A PRIMEIRA CARTA que escrevi na vida foi para a minha avó paterna, Dona Clotilde, que morava em João Pessoa. Era uma atividade da escola. Fiz a cartinha com um cuidado imenso, um amor colossal, tudo guardado no envelope de papel leve e com margens em verde-e-amarelo. No lado do destinatário havia uma expressão: “Via aérea”, que às vezes era grafada em francês nessa espécie de envelope: “Par avion”. Quando a enviei, após lamber e colar o selo ordinário (meramente comercial, sem valor filatélico), verdinho, do garimpeiro, fiquei aguardando dias pela resposta. Achava que o tempo não passaria, tamanha a ansiedade da espera. Aliás, uma ansiedade que nunca me abandonou, mesmo após aquela tarde em que, ao voltar das brincadeiras de rua, alguém me anunciou que a carta de Vovó Clotilde havia chegado em casa. Eu dava pulos de alegria! Urrava de felicidade! Tanto me emocionei que cortei a pele de um dedo na lâmina do papel da carta, ao arrancá-la do envelope.

2. A PEQUENA MANCHA enegrecida de sangue ficou misturada às palavras da minha avó enquanto a carta durou nos meus arquivos infantis. Essa mancha de sangue ainda mobiliza a minha escrita, que tento ainda hoje engendrar, a respeito das coisas essenciais da vida, que a minha avó, com a ajuda e acompanhamento da minha Tia Eunice, percebera e incentivara já naquela época. À minha palavra infantil e ao meu sonho de ler a resposta correspondeu a minha avó, com as suas palavras retorcidas, mas caprichadas, com a sua longa experiência e a sabedoria que ficava evidente, sempre por trás dos óculos grossos sobre os livros que lia, numa cadeira de balanço e palhinha, lá na Alameda Faraco, na Capital da Paraíba, tão longínqua naqueles dias esperançosos.

3. AS CARTAS que um dia escrevi e aquelas que recebi das mãos de carteiros — uns que tinham nomes e se faziam conhecer no Barro Vermelho, território que percorriam a pé  — não mais existem, palavras desintegradas pelo tempo e pelos novos hábitos, algo que se substitui com uma urgência incômoda, tudo tão fugaz. Adorava a expressão “correspondência”, porque parecia haver sentido nos intercâmbios inaugurados, alimentados, ampliados.

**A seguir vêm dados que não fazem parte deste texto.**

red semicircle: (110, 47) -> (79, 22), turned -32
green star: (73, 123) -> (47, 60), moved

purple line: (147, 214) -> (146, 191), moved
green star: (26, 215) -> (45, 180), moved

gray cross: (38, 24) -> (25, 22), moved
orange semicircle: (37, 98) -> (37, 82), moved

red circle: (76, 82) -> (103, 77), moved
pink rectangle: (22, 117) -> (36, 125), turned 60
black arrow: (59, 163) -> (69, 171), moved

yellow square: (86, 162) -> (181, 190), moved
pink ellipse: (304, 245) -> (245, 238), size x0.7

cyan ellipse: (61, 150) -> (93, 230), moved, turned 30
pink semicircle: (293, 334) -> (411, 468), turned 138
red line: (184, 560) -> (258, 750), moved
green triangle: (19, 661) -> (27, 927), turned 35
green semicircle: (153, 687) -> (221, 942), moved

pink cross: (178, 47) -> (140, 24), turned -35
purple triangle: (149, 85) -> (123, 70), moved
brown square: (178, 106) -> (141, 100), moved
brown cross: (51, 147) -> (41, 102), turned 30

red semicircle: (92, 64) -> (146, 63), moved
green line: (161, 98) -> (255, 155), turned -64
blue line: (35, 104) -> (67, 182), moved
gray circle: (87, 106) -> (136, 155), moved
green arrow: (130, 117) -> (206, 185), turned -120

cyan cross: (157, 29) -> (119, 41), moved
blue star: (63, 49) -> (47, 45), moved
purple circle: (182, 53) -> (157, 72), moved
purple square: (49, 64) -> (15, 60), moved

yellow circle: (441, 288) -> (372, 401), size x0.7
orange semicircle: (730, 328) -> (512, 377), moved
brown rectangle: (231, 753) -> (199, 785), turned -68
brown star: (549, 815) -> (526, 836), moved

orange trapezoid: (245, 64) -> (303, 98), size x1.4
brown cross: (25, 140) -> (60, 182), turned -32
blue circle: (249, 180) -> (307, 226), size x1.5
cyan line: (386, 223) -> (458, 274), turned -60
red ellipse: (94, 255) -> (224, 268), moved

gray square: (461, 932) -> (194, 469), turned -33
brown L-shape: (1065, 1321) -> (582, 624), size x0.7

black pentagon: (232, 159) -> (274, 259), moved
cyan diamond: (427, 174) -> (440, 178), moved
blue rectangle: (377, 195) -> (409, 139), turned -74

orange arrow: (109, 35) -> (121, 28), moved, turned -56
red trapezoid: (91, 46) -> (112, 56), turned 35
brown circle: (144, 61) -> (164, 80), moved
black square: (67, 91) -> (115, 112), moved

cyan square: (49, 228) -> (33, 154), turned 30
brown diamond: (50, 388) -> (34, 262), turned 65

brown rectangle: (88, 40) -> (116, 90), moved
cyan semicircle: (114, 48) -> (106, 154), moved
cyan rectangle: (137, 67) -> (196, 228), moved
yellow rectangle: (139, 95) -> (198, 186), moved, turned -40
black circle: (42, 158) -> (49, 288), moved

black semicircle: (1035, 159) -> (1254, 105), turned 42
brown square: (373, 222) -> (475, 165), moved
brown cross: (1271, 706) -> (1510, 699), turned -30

4. AS TECNOLOGIAS avançaram sobre a nossa memória e sobre a velha harmonia, mesmo que aparente, mesmo que retardatária, das coisas. É como uma grande escavadeira rasgando com as suas garras um velho hotel, já invadido por fantasmas oportunistas. As relações se apresentam quase que mecânicas, numa troca mais pragmática e em face de interesses imediatos, muito menos pelo prazer de se envolver com a realidade compartilhada do outro. Por isso, para me manter são e distante dessa acomodação às avessas, muito mais inquietação perturbadora, teimo em cultivar passadismos, miudezas aleatórias, objetos démodés (percebi-me, dia desses, folheando um velho álbum de selos, sobre um tabuleiro arranhado e fosco de um jogo de Xadrez de madeira). Descobri, somente naquele instante, que tenho hoje que jogar, solitário, permanentemente com as peças brancas e com as negras, num jogo que não tem emparceiramento. O desafio é dar dignidade a ambos os exércitos, que se digladiam dentro de mim, aguardando o xeque-mate ou a queda pesada e antecipada de um dos reis.

5. DE REPENTE VEJO passar, ao ler um volume de memórias, a imagem de um seriado antigo, daqueles com abertura espetacular e música orquestral, coisa dos anos 60 ou 70. Não sei porque a mente trabalha essas nostalgias de maneira quase masoquista, como se tudo fosse muito impalpável, diante do tempo que passou e levou um bocado dos sentidos que dávamos às coisas. A qual corresponde? O palimpsesto da memória às vezes só revela dor onde antes havia sonho. É como se guardássemos em nós fósseis, pedaços de corais ressecados, peles trocadas que já se desintegram com um simples sopro de brisa.